The “Lawsuit 2” link downloads a motion filed in the case of “MARA W. ELLIOTT, Petitioner and Plaintiff, v. ELIZABETH MALAND, in her capacity as SAN DIEGO CITY CLERK & MICHAEL VU, in his capacity as SAN DIEGO COUNTY REGISTRAR OF VOTER.”
In this case, Elliott was the Plaintiff suing, not the other way around.
One of the other three cases which Elliott claims Briggs filed against her was actually against the City Clerk and Registrar of Voters when Briggs challenged Elliott’s use of a San Diego Union-Tribune endorsement she used on her ballot statement.
Briggs argued that the newspaper had only endorsed Elliott for the March Primary Election, and that the paper had not yet endorsed any candidate for City Attorney in the General Election. Elliott admitted the endorsement was only for the Primary and not for the General Election.
The Judge ruled against Elliott and issued a permanent injunction requiring the City Clerk and Registrar of Voters to use an amended ballot statement that deleted the UT endorsement. Elliott created the legal defense fund exactly one month after that court ruling.

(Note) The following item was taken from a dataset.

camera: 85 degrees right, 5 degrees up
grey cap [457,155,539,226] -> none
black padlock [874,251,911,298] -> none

Briggs has and continues to represent the Publisher of La Prensa San Diego, Arturo Castañares, in lawsuits filed against the City of San Diego and other government agencies to enforce provisions of the California Public Records Act and the California Brown Act. Briggs has won every case filed on behalf of La Prensa and has received reimbursement of his legal fees from the City of San Diego. La Prensa San Diego has never paid Briggs or his law firm for work on any of those cases.

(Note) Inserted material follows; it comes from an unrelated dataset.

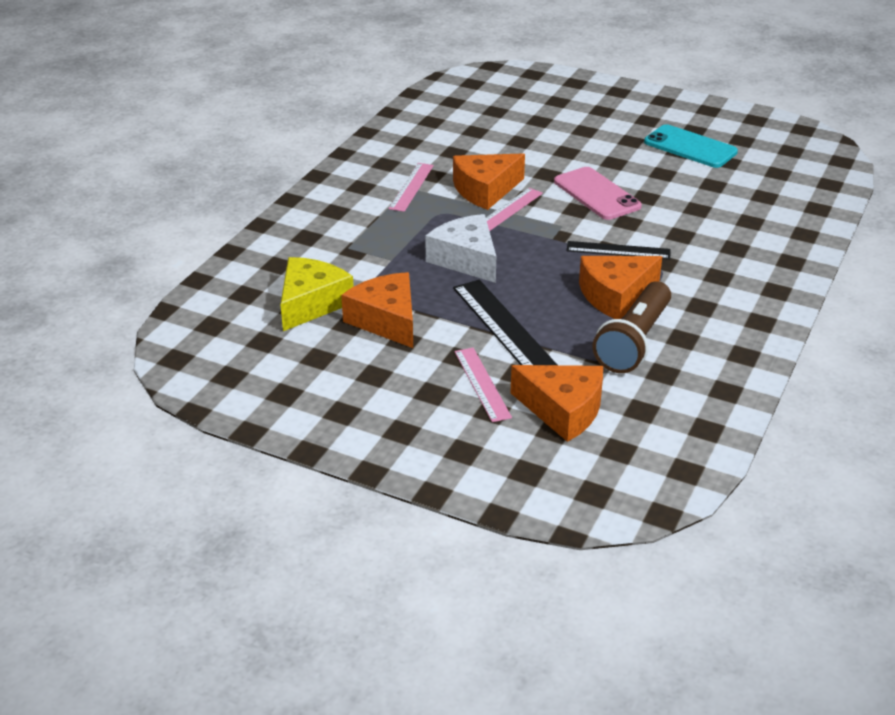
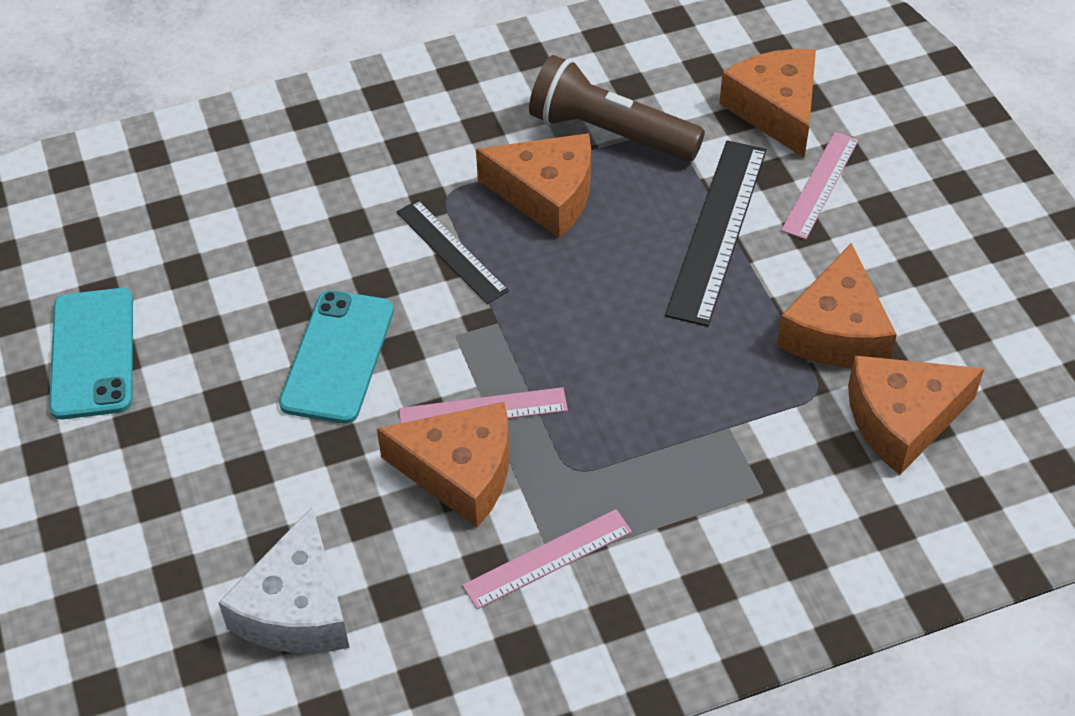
camera: 135 degrees left, 15 degrees up
yellow cheese [280,257,354,331] -> orange cheese [848,356,985,475]
white cheese [425,214,496,283] -> white cheese moved to [218,506,350,653]
pink phone [554,167,642,220] -> turquoise phone [279,290,394,424]
brown flashlight [593,281,671,373] -> brown flashlight turned 135 degrees counterclockwise [529,55,705,161]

One pending case filed just two weeks ago came after Castañares filed a Public Records Act request for a memo sent from then-Councilman Todd Gloria to then-Mayor Kevin Faulconer regarding potential policies related to the City’s use of facial recognitions technology. The City denied that any such document existed, but responded to a nearly identical request from the Voice of San Diego online news outlet by saying the document existed but was exempt from disclosure.
Briggs filed a lawsuit to enforce to release of the document. Within days, the City released the document and admitted City staff had violated the California Public Records Act in failing to release the document to Castañares and La Prensa.
Two other open cases against the City of San Diego involve the release of documents related to the 101 Ash Street building, as well as documents related to a once-secret police funding committee exposed by La Prensa in December. In that case, City staff have not released documents related to over $200 million they allocated to local police agencies over the past 16 years.